• _ARTICLE_:
____________

Stuff written in: “Pop Culture”


Roses Are Red, Violets Are Blue, I am Funny, and You Are Not


Jane says…

At least eleven two times a day, I get an email forwarded by someone’s cousin to someone’s sister to someone’s coworker to everybody on someone else’s email list and then to my mother. Who then forwards said email to me. Inevitably, it’s something like this:

or these:

How are husbands like lawn mowers?
They’re hard to get started, they emit noxious odors, and half the time they don’t work.

What do men and pantyhose have in common?
They either cling, run, or don’t fit right in the crotch!

How many men does it take to screw in a light bulb?
One-He just holds it up there and waits for the world to revolve around him.

How many men does it take to screw in a light bulb?
Three. One to screw in the bulb, and two to listen to him brag about the screwing part.

My very formal research which included asking a few guys at lunch what kinds of jokes they send each other indicates that men do not get the same volume of “wife” jokes as women do about husbands.

Most jokes at wives’ expense go something like this:

Whenever I go home after we’ve been out drinking, I turn the headlights off before I get to the driveway. I shut off the engine and coast into the garage. I take my shoes off before I go into the house, I sneak up the stairs, I get undressed in the bathroom. I ease into bed and my wife STILL wakes up and yells at me for staying out so late!”

His buddy looks at him and says, “Well, you’re obviously taking the wrong approach. I screech into the driveway, slam the door, storm up the steps, throw my shoes into the closet, jump into bed, rub my hands on my wife’s ass and say, ‘How about a blowjob?’ … and she’s always sound asleep.”

Or this:

Dan has to admit that Dan really likes this one, and since Dan does all the picture editing and posting, Dan pretty much gets to say what he wants

“My husband is a fill-in-the-blank” jokes are way more socially acceptable than “my wife is a fill-in-the-blank” jokes. I’m not saying that this is necessarily how it should be, I’m just saying this is how it is. And why is it? Why is it OK to bash the husbands, but not so cool to bash the wives?

1) The content of the jokes is key. In general, jokes about wives are gripes about sex lives or nagging. The recurring “sex life” joke theme is that men aren’t getting it enough. Why is this not OK? We only need to look at the jokes women make about sex for our answer: you are lazy, hairy, beery, and we are tired of cleaning up after you so we’d rather just sleep.

____________

• _DATASET EXTRACT_:
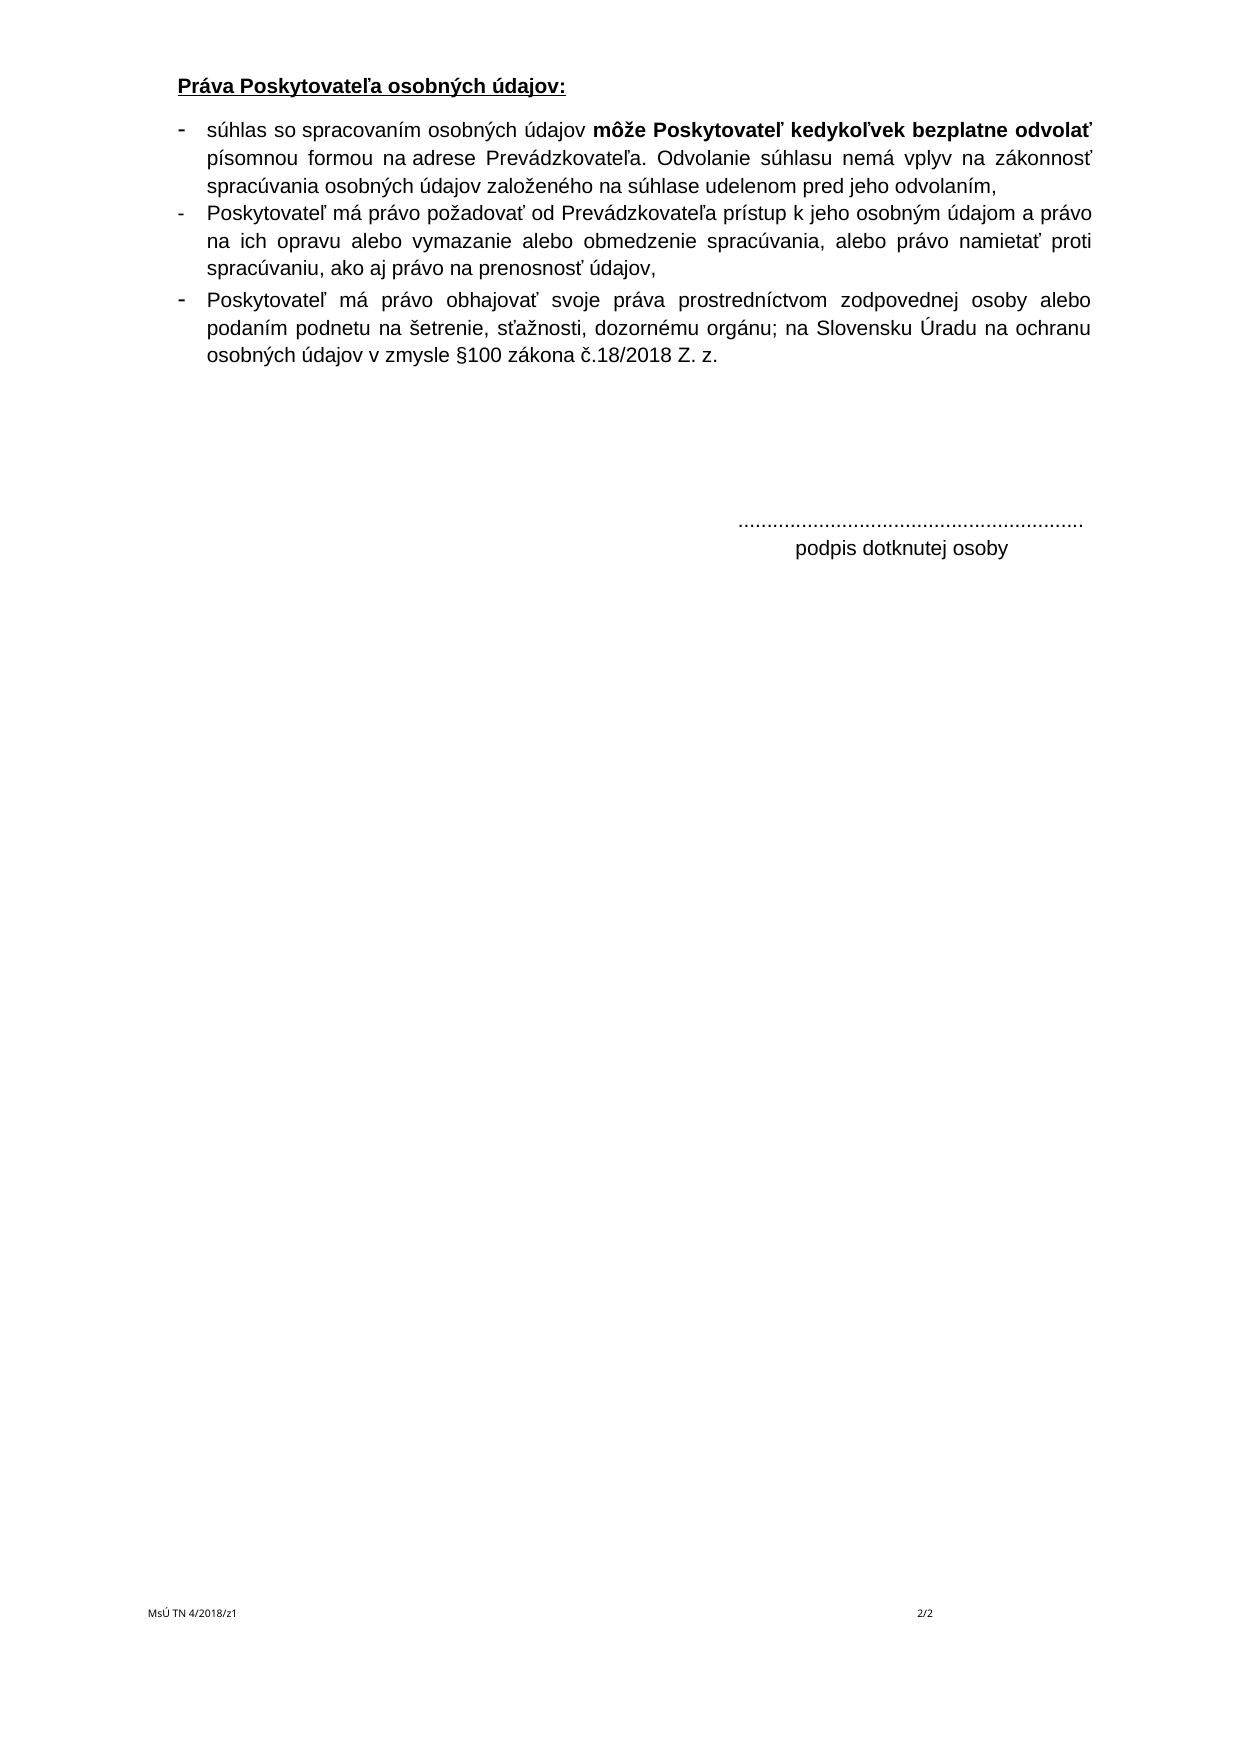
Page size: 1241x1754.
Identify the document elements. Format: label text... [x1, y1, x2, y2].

list Poskytovateľ má právo požadovať od Prevádzkovateľa prístup k jeho osobným údajom a právo na ich opravu alebo vymazanie alebo obmedzenie spracúvania, alebo právo namietať proti spracúvaniu, ako aj právo na prenosnosť údajov, [177, 201, 1093, 280]
text podpis dotknutej osoby [148, 536, 1093, 560]
text Práva Poskytovateľa osobných údajov: [148, 74, 1093, 98]
list súhlas so spracovaním osobných údajov môže Poskytovateľ kedykoľvek bezplatne odvolať písomnou formou na adrese Prevádzkovateľa. Odvolanie súhlasu nemá vplyv na zákonnosť spracúvania osobných údajov založeného na súhlase udelenom pred jeho odvolaním, [177, 114, 1093, 197]
text ............................................................ [148, 508, 1093, 532]
list Poskytovateľ má právo obhajovať svoje práva prostredníctvom zodpovednej osoby alebo podaním podnetu na šetrenie, sťažnosti, dozornému orgánu; na Slovensku Úradu na ochranu osobných údajov v zmysle §100 zákona č.18/2018 Z. z. [177, 283, 1093, 367]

____________

• _THINGS TO DO_:
**a)** In the post on husband and wife jokes, why does Dan get to say what he wants? Answer in one to three sentences.
**b)** Answer these questions about the post on husband and wife jokes.
(i) Who forwards the joke emails directly to the writer?
(ii) What did the writer's "very formal research" consist of?
(iii) According to the post, what are jokes about wives generally gripes about?
**c)** Resume the post on husband and wife jokes from its last sentence.

• _SOLVED TASKS_:
**a)** Dan does all the picture editing and posting, so he pretty much gets to say what he wants.

**b)**
(i) The writer's mother.
(ii) Asking a few guys at lunch what kinds of jokes they send each other.
(iii) Sex lives or nagging.

**c)**
2) Other types of jokes are about nagging wives. Jokes about nagging wives are stupid. Like the sex jokes, they only point back to your own shortcomings. Life imitates art, right? Are you surprised we nag? If you would do the shit that you are supposed to do, that you say you’re going to do, that we need you to do then we won’t nag. Furthermore, when you actually do all that stuff – try to do it the way we said to. Why do we get to say you should do things? Because women run the household. We keep the big calendar and message board in our heads. You don’t. This is why you call us to ask where the Advil is while we’re out enjoying our first family-free night out with the girls in months or you have to check in with us while we’re driving home from the grocery store because you have to know immediately how much the 7 year old weighs because some form needs the info. It’s not that you aren’t necessary and important, it’s that you aren’t as necessary and important as we are.

3) It’s OK to husband bash because we need the solidarity and the validation. Plus we need the laughs. Because some days, it comes down to two choices: laugh or pack a bag.


…but Dan thinks…

You sure it's raining?  Smells like piss to me.You know, I kinda get the need for the husband jokes. It’s like why everyone hates the United States. We own everything. We run everything. We know how everything works. We know how to fix everything.

And we can pee standing up. It’s natural to be jealous.

But I’m pretty sure that holding the title “cruise director” does not make women queens of all they survey.

The household you run? You’re welcome for providing that for you. The long hours we spent separating clients from their money, constructing their constructions, meeting with fart-breathing bosses and filling out TPS reports? Because you didn’t see it doesn’t mean it didn’t happen, and that it wasn’t every bit as grueling as plopping the children in front of Mickey Mouse Clubhouse while you run down the Energizers on your favorite toy. Oh, right. That actually ISN’T that grueling, is it.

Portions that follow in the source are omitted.